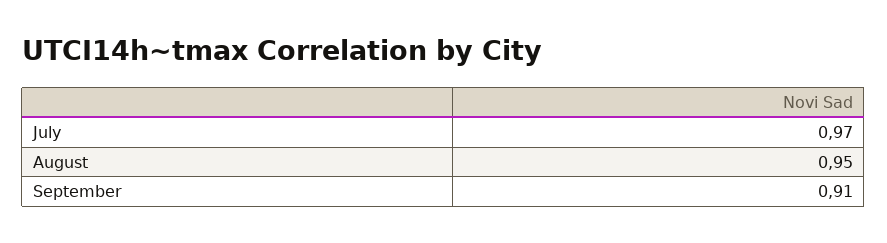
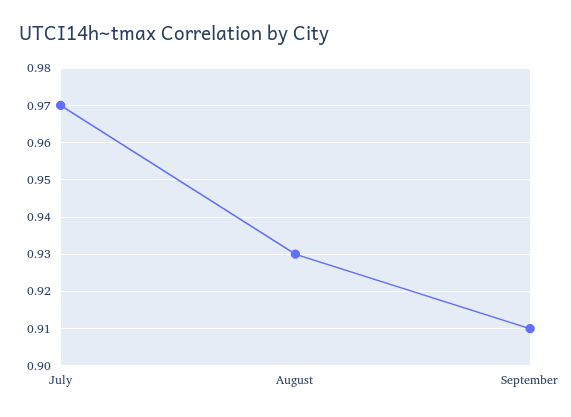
  {
    "July": 0.97,
-   "August": 0.95,
+   "August": 0.93,
    "September": 0.91
  }

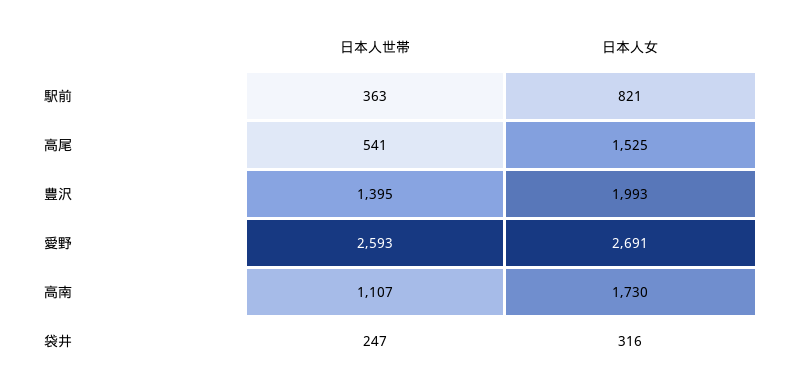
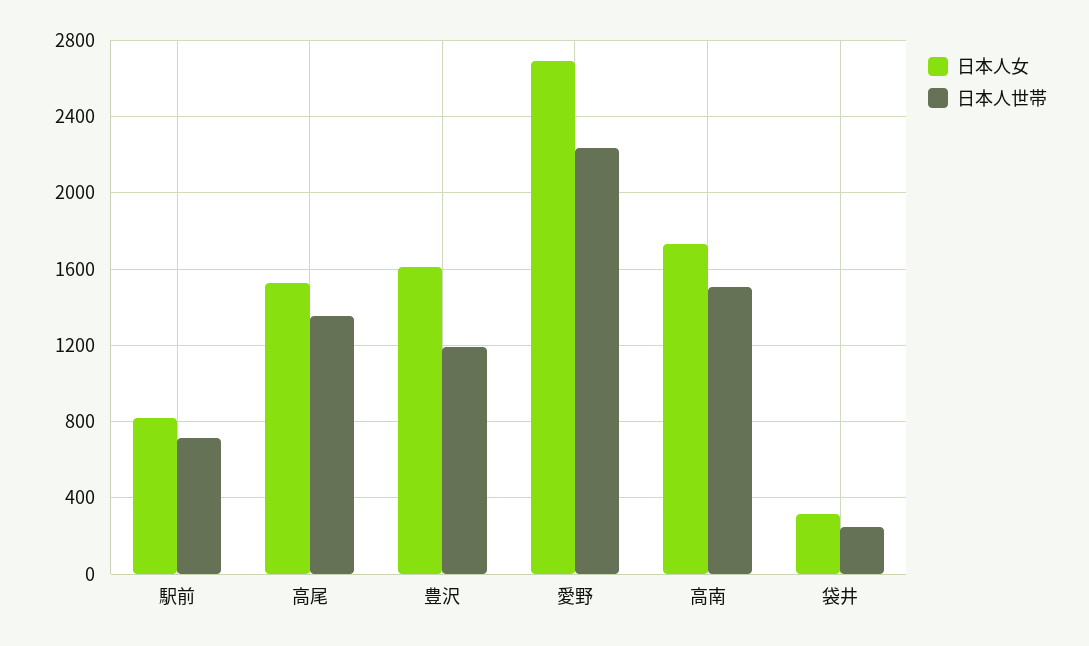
  {
    "日本人世帯": {
-     "駅前": 363,
+     "駅前": 700,
-     "高尾": 541,
+     "高尾": 1350,
-     "豊沢": 1395,
+     "豊沢": 1200,
-     "愛野": 2593,
+     "愛野": 2250,
-     "高南": 1107,
+     "高南": 1500,
      "袋井": 247
    },
    "日本人女": {
      "駅前": 821,
      "高尾": 1525,
-     "豊沢": 1993,
+     "豊沢": 1600,
      "愛野": 2691,
      "高南": 1730,
      "袋井": 316
    }
  }

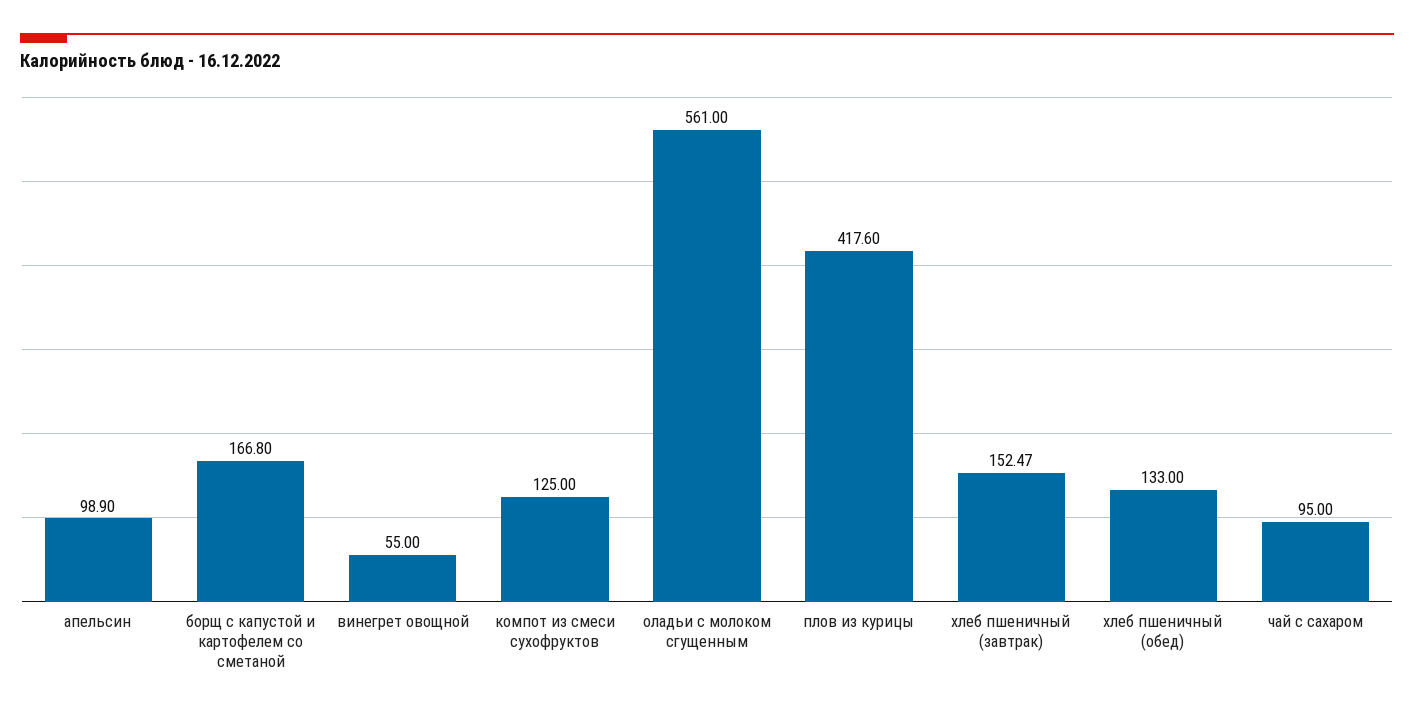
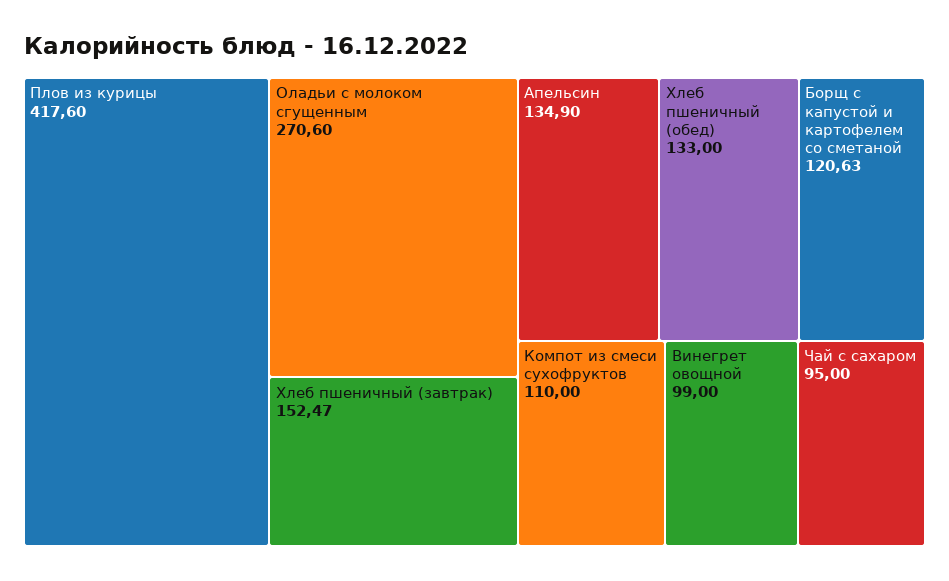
  {
-   "апельсин": 98.9,
+   "апельсин": 134.9,
-   "борщ с капустой и картофелем со сметаной": 166.8,
+   "борщ с капустой и картофелем со сметаной": 120.63,
-   "винегрет овощной": 55,
+   "винегрет овощной": 99,
-   "компот из смеси сухофруктов": 125,
+   "компот из смеси сухофруктов": 110,
-   "оладьи с молоком сгущенным": 561,
+   "оладьи с молоком сгущенным": 270.6,
    "плов из курицы": 417.6,
    "хлеб пшеничный (завтрак)": 152.47,
    "хлеб пшеничный (обед)": 133,
    "чай с сахаром": 95
  }

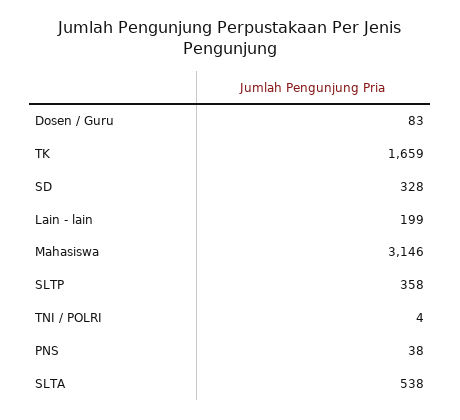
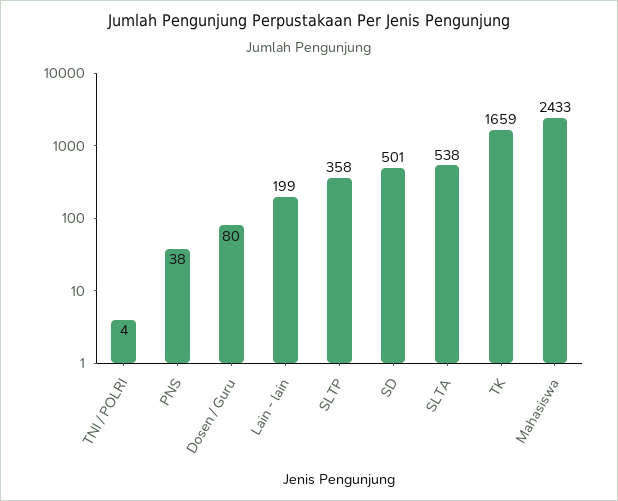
  {
-   "Dosen / Guru": 83,
+   "Dosen / Guru": 80,
    "TK": 1659,
-   "SD": 328,
+   "SD": 501,
    "Lain - lain": 199,
-   "Mahasiswa": 3146,
+   "Mahasiswa": 2433,
    "SLTP": 358,
    "TNI / POLRI": 4,
    "PNS": 38,
    "SLTA": 538
  }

══════════════════════════════

* [What is expected]
Among the lines above, find those holding "хлеб" and copy each one.

* [Solution to this problem]
    "хлеб пшеничный (завтрак)": 152.47,
    "хлеб пшеничный (обед)": 133,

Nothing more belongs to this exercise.